Exhibition
“Şahmaran” © Bêrîvan Îbîn
Foyer
opening on thursday
11.05., 5:30 pm
A collective exhibition with the artists Bêrîvan Îbîn, Melek Halici, Nima Schaper, Savo Merivani, Sarah Ama Duah, Rebecca Korang and Anna Ehrenstein with different positions on society, memory, and resistance.
Şahmaran is a mythical figure from Kurdish mythology who is half snake and half woman. Various perspectives on Şahmaran are opened and explored via documentation and visual arts. The works of Bêrîvan Îbîn are intended to negotiate their symbolic character, which is reminiscent of a politically violent practice – the “divide et impera”.
Performance
A video installation for the performance “to build to bury to remember”
The performance for the video work will take place on Sunday.
Audiocollage, Text and Sound, Sound
In the audiocollage “The cracks in the ground are filled with feathers and eyelashes and silence”, feathers are plucked and also eyelashes and silence. A place is considered. Mythological elements mix with sociological and philosophical reflections on revenge, but none of this is audible. Absent, these elements fuse with the presence of the text, which attempts a poetics of affection. What if revenge was misunderstood?
Sounddesign Nima Schaper
Text Melek Halici
Textile
In the collection “KURDISTAN IS A COLOR”, Savo Merivani works with the utilization of packaging materials and worsted yarn as an aesthetic strategy for a translation of collective emotions of persecution, grief, and memory. Through the new and equal consideration of different raw materials such as plastic, silk and wool, the artist searches for new narratives and finds forms for reflections of resistance.

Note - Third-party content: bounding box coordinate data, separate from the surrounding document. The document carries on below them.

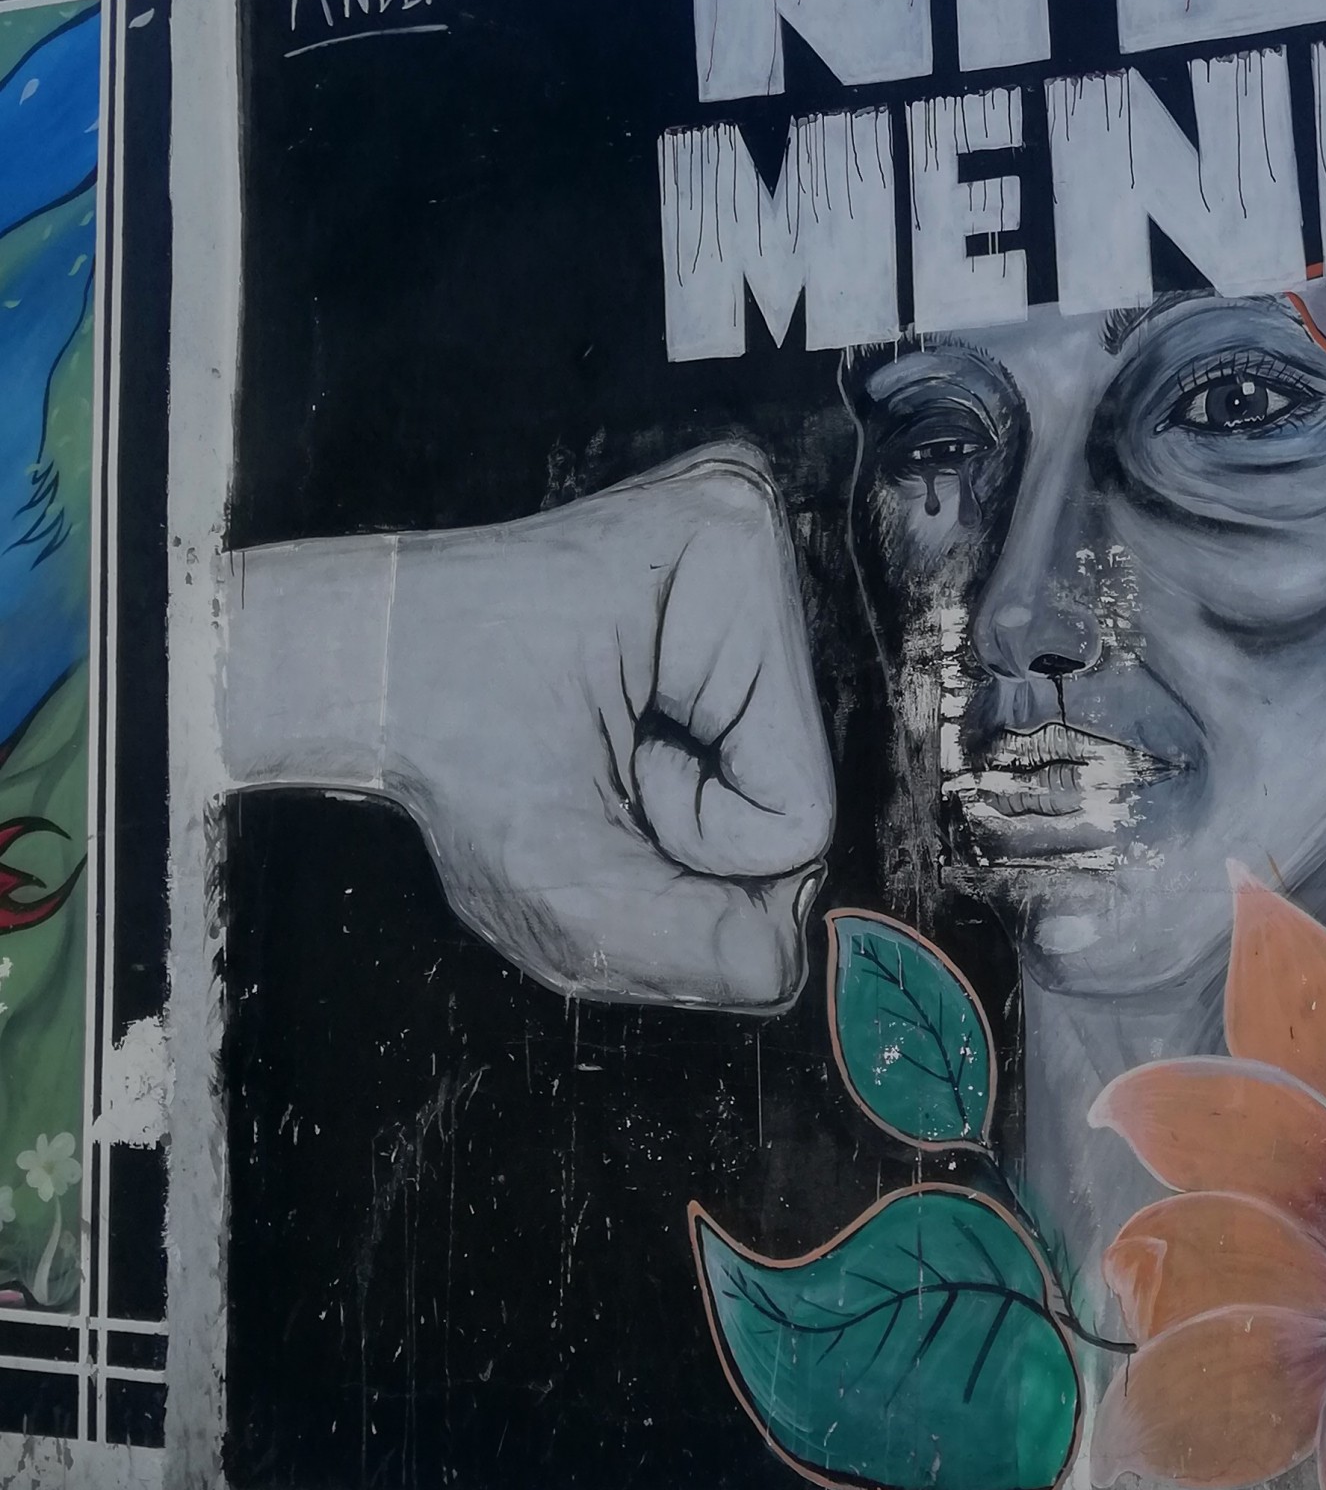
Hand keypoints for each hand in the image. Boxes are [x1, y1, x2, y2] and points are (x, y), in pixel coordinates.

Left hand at [222, 447, 833, 1008]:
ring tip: (606, 743)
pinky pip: (760, 739)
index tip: (604, 777)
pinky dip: (689, 766)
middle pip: (801, 784)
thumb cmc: (437, 734)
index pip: (799, 809)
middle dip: (697, 815)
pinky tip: (625, 726)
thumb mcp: (552, 878)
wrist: (361, 661)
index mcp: (731, 555)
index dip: (697, 836)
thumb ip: (688, 946)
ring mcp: (749, 548)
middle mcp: (757, 522)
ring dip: (690, 795)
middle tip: (601, 765)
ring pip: (782, 769)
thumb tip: (787, 967)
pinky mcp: (730, 580)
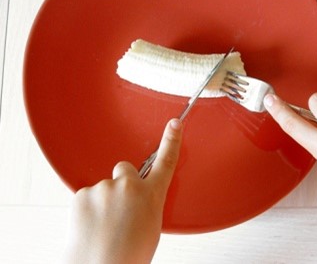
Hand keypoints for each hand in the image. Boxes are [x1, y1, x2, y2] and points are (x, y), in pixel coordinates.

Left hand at [62, 118, 182, 263]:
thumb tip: (137, 199)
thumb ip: (146, 204)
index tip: (175, 123)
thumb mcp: (150, 227)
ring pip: (104, 186)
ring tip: (104, 224)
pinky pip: (87, 194)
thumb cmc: (128, 255)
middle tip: (118, 207)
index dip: (172, 140)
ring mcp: (106, 188)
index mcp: (151, 195)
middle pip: (124, 169)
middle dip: (121, 181)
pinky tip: (91, 224)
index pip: (166, 161)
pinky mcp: (84, 193)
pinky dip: (88, 207)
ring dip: (104, 200)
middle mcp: (129, 186)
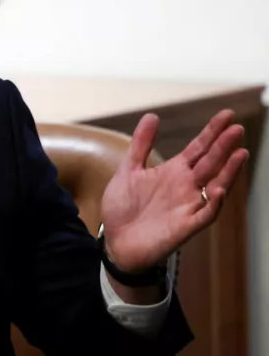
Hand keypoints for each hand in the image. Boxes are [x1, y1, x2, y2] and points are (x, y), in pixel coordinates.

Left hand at [100, 110, 248, 273]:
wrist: (115, 241)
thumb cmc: (124, 207)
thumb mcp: (129, 170)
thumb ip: (141, 145)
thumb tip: (151, 116)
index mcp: (173, 171)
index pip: (198, 148)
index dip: (212, 132)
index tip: (227, 114)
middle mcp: (186, 186)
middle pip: (209, 162)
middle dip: (223, 145)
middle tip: (237, 128)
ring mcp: (188, 205)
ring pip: (215, 185)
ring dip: (228, 171)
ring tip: (240, 153)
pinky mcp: (186, 226)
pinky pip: (205, 214)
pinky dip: (213, 203)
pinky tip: (219, 189)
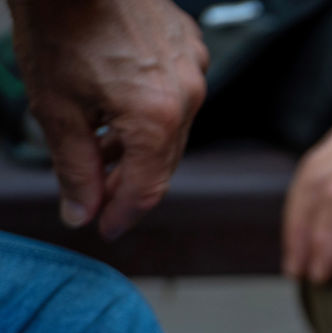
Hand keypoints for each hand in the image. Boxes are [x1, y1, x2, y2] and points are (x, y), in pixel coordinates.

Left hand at [9, 0, 208, 239]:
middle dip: (126, 181)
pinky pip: (176, 92)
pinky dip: (148, 108)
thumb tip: (82, 213)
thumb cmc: (60, 22)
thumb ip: (75, 168)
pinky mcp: (189, 45)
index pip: (147, 188)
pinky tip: (115, 102)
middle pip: (162, 161)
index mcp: (157, 118)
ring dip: (137, 145)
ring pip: (171, 128)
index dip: (122, 213)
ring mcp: (194, 67)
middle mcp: (187, 96)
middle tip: (93, 193)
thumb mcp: (56, 106)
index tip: (102, 228)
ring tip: (98, 146)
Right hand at [283, 61, 331, 283]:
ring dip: (300, 209)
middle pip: (316, 180)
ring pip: (314, 163)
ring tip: (298, 250)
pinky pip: (328, 151)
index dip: (326, 237)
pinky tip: (315, 211)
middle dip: (301, 229)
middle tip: (299, 269)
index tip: (322, 271)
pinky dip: (314, 186)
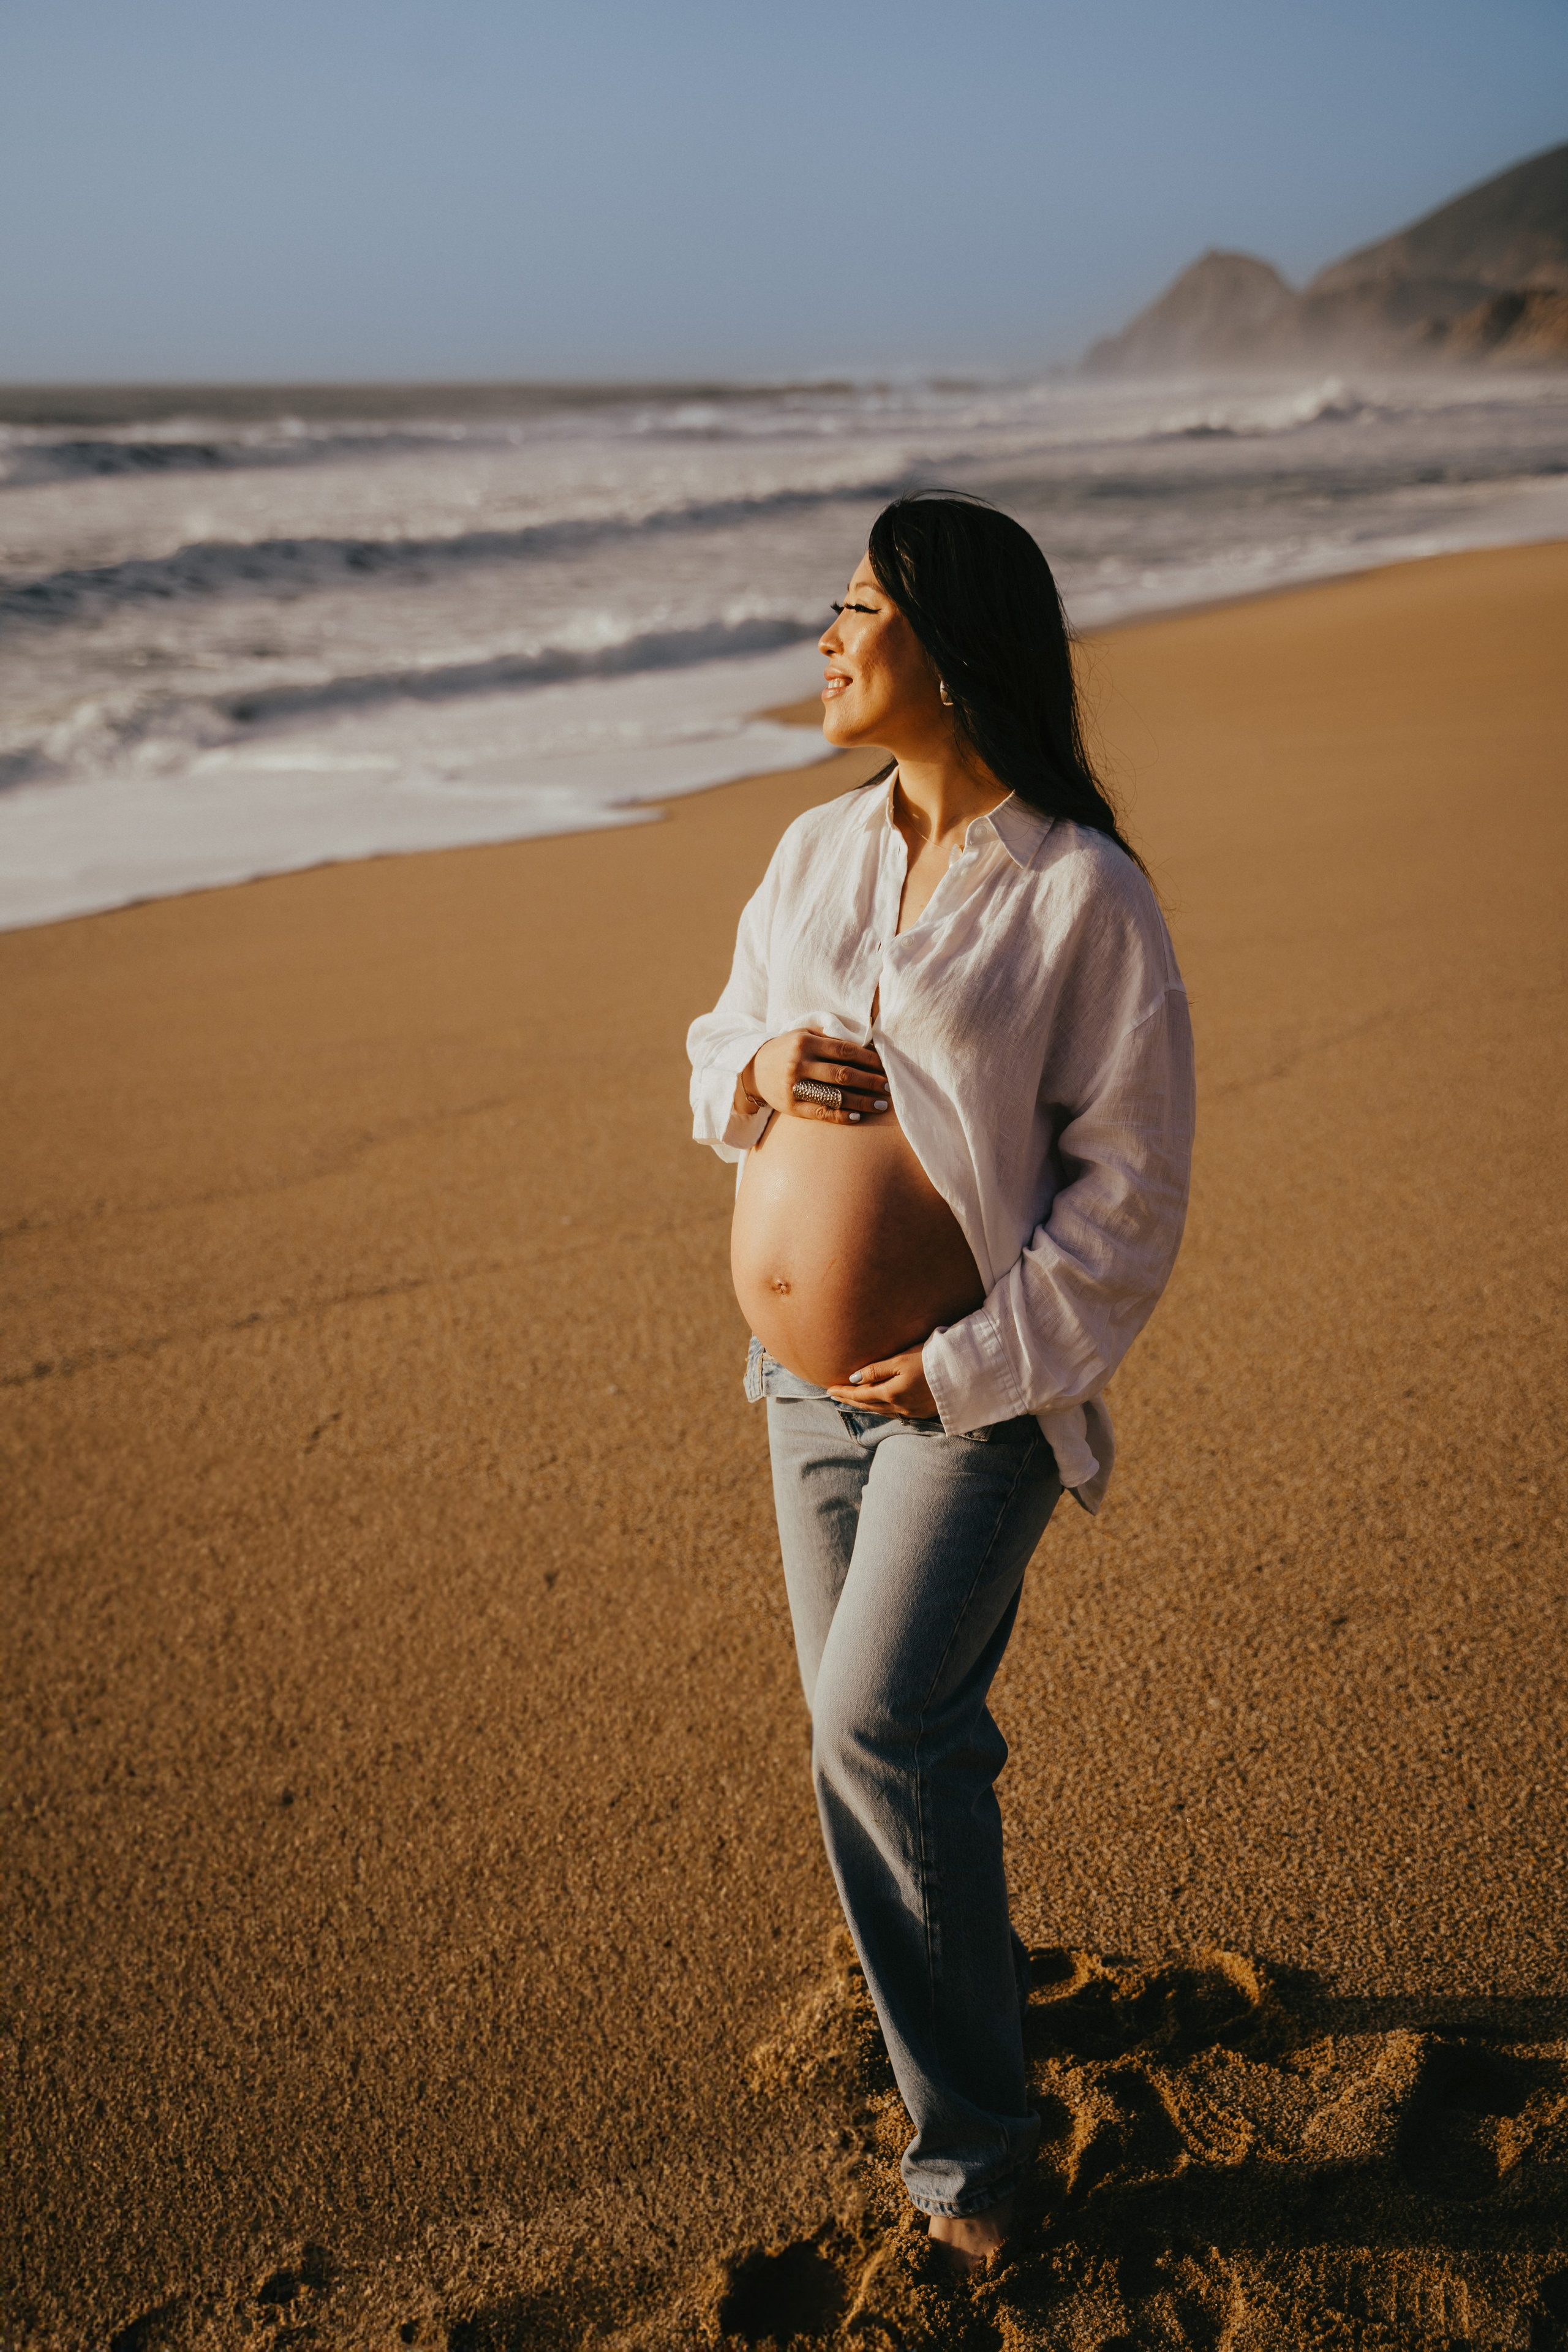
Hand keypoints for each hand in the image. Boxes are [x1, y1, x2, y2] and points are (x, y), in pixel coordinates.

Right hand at [745, 1030, 889, 1124]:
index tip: (885, 1066)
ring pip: (834, 1096)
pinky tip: (858, 1116)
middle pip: (843, 1074)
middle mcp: (799, 1064)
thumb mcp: (803, 1034)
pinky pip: (821, 1113)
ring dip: (861, 1102)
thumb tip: (864, 1043)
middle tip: (888, 1087)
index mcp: (805, 1043)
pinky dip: (841, 1116)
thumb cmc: (786, 1049)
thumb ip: (829, 1036)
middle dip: (869, 1081)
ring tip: (881, 1105)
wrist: (753, 1069)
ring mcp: (794, 1087)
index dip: (868, 1059)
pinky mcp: (791, 1107)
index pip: (844, 1051)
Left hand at [825, 1346, 936, 1418]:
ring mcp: (911, 1411)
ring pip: (880, 1411)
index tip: (829, 1389)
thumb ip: (877, 1369)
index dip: (843, 1392)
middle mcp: (899, 1406)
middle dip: (850, 1400)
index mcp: (891, 1393)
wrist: (963, 1374)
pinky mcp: (922, 1412)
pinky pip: (894, 1413)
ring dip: (864, 1406)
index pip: (860, 1395)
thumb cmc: (931, 1361)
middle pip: (867, 1405)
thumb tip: (853, 1378)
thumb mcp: (902, 1360)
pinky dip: (881, 1409)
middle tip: (835, 1395)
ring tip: (853, 1400)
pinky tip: (879, 1405)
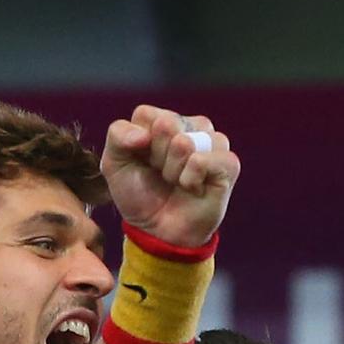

Rebecca Korang & Anna Ehrenstein
Car-Installation with videoprojection
Video, 10’30”, Sound, Color
For the CARPARK exhibition, Anna Ehrenstein produced the video work clans of berlin (2023), in collaboration with Rebecca Korang, which is visible as a rear projection on the windscreen of a dark blue Opel Astra. The work was located in the urban space near the America Memorial Library in Berlin and examined the occurrence and use of the term “Clan-Kriminalität (=Clan Crime)” in German media and current election campaigns. The artists unmask the targeted use of the term and discuss its potential as a neocolonial weapon to spread fear/resentment against population groups which are read as marginalized and the racialization/ethnicization of crime in Germany.